Smoothed Particles: A new paradigm for highly deformable bodies 
Mathieu Desbrun and Marie-Paule Gascuel
In 6th Eurographics Workshop on Animation and Simulation'96
Abstract: This paper presents a new adaptive sampling method for implicit surfaces that can been used in both interactive modeling and animation. The algorithm samples implicit objects generated by skeletons and efficiently maintains this sampling, even when their topology changes over time such as during fractures and fusions. It provides two complementary modes of immediate visualization: displaying \scales" lying on the surface, or a piecewise polygonization. The sampling method is particularly well suited to efficiently avoid "unwanted blending" between different parts of an object. Moreover, it can be used for partitioning the implicit surface into local bounding boxes that will accelerate collision detection during animations and ray-intersections during final rendering.

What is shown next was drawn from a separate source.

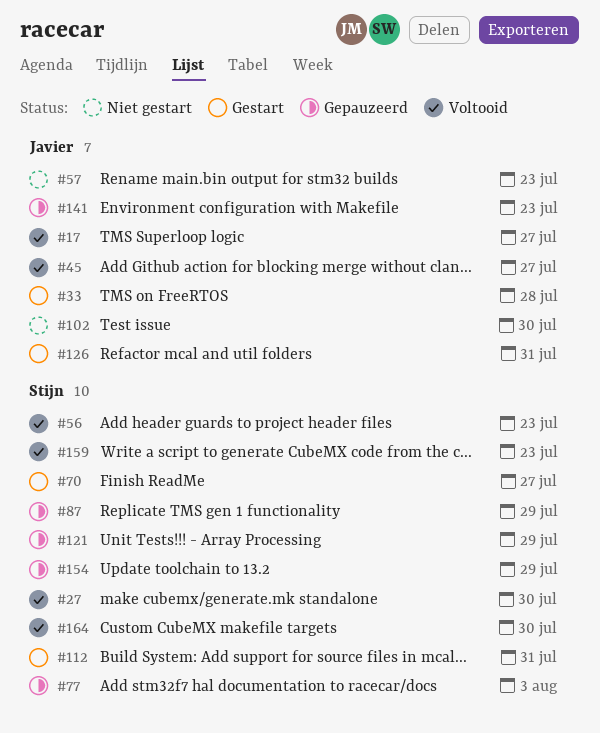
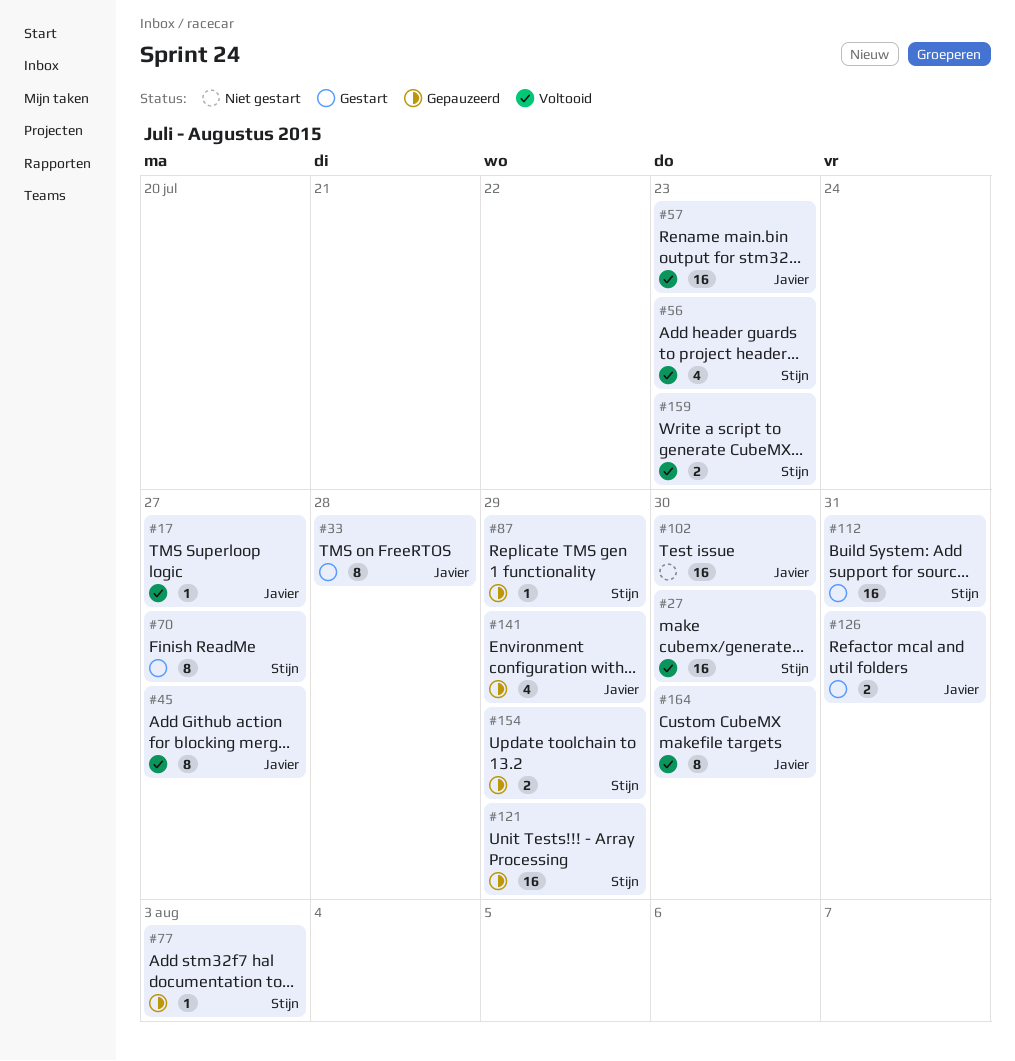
#57, status: Niet gestart -> Voltooid
#141, due: Jul 23 -> Jul 29
#164, owner: Stijn -> Javier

Animating Soft Substances with Implicit Surfaces
Mathieu Desbrun and Marie-Paule Gascuel. 
In SIGGRAPH'95 Proceedings
Abstract: This paper presents a hybrid model for animation of soft inelastic substance which undergo topological changes, e.g. separation and fusion and which fit with the objects they are in contact with. The model uses a particle system coated with a smooth iso-surface that is used for performing collision detection, precise contact modeling and integration of response forces. The animation technique solves three problems inherent in implicit modeling. Firstly, local volume controllers are defined to insure constant volume deformation, even during highly inelastic processes such as splitting or fusion. Secondly, we avoid unwanted distance blending between disconnected pieces of the same substance. Finally, we simulate both collisions and progressive merging under compression between implicit surfaces that do not blend together. Parameter tuning is facilitated by the layered model and animation is generated at interactive rates.